The Honda British Touring Car Championship team experienced the highs and lows of the series at a swelteringly hot Brands Hatch on Sunday (9th August). Dan Cammish took his second win of the season in the opening race but then a double retirement in race two ruined the rest of the Halfords Yuasa Racing team’s day.

In Saturday practice Dan Cammish admitted to a lump in his throat the first time he drove past Hawthorns bend on the Grand Prix circuit, where 10 months earlier his 2019 title bid had ended in a barrier less than two laps from the end of the final round. But he quickly put this behind him to secure a second successive front-row qualifying position, his Honda Civic Type R just three hundredths shy of the pole position time. Team-mate Matt Neal just failed to crack the top 10, lining up 11th half a second further back.

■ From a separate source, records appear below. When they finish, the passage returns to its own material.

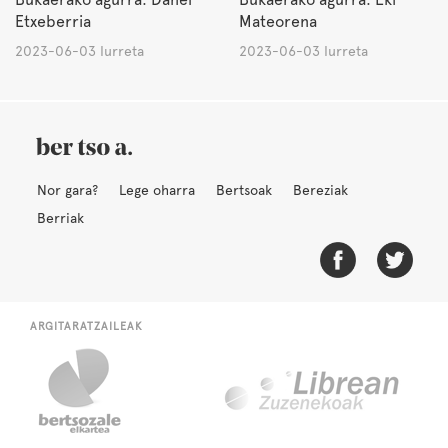
Etxeberria
Mateorena
2023-06-03 Iurreta
2023-06-03 Iurreta
Nor gara?
Lege oharra
Bertsoak
Bereziak
Berriak
ARGITARATZAILEAK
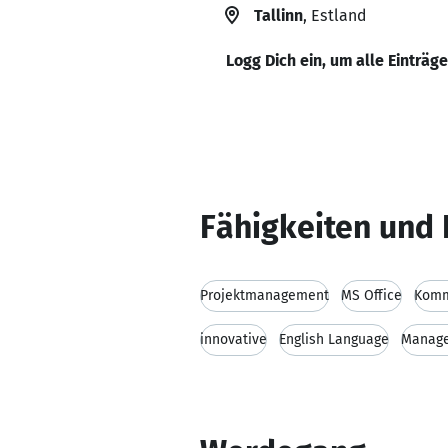
Tallinn
, Estland
Logg Dich ein, um alle Einträg
Fähigkeiten und 
Projektmanagement
MS Office
Komm
innovative
English Language
Manag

Cammish made a good start behind pole sitter Rory Butcher, and for much of the race the Honda man ran only half a second behind Butcher while maintaining a solid gap to closest championship rival Colin Turkington in third. Then with 12 of the 15 laps done the race was turned in Cammish’s favour – by misfortune to the second Halfords Yuasa Racing Honda.

Neal had endured a frustrating race in the pack, being forced back to 18th place. As he tried to recover he made contact with the car of Senna Proctor and the Honda was spun into retirement, sparking a safety car period while the car was recovered. On the restart leader Butcher ran wide into the first corner and suffered a puncture, Cammish taking over the lead and pulling away to score his second victory of the season.

Weighed down by a full allocation of success ballast, Cammish’s Civic Type R bogged down at the start of race 2 and Turkington, Tom Ingram and Ollie Jackson all went past. Jackson was soon demoted again to put Cammish back in the podium positions, and he looked set to challenge the top two in the closing stages of the race. But then a mechanical issue sent the Honda tumbling down the order to a 19th-place finish. Already in the pits was team-mate Neal, the Hondas among several cars suffering from issues in the sweltering conditions.

With both Hondas at the wrong end of the grid for the final race their drivers would aim to try and secure as many championship points as possible. Carnage in the pack on lap one helped, Cammish leaping from 19th to 12th, and he continued to press the cars ahead, climbing into the top ten. But then with eight laps down another mechanical issue forced the Honda into retirement, the car cruelly stopping at the track side just yards from where the Honda man’s 2019 title bid had ended 10 months earlier.

Matt Neal, meanwhile, brought some consolation to a very disappointed Halfords Yuasa Racing team with an inspired drive from 24th on the grid, passing cars throughout the race to eventually secure sixth spot and some possibly vital points.

A day that started so well had ended in a frustrating manner for the Honda team but there will be little time to dwell on their misfortune, the BTCC resuming in just two weeks’ time at Oulton Park in Cheshire.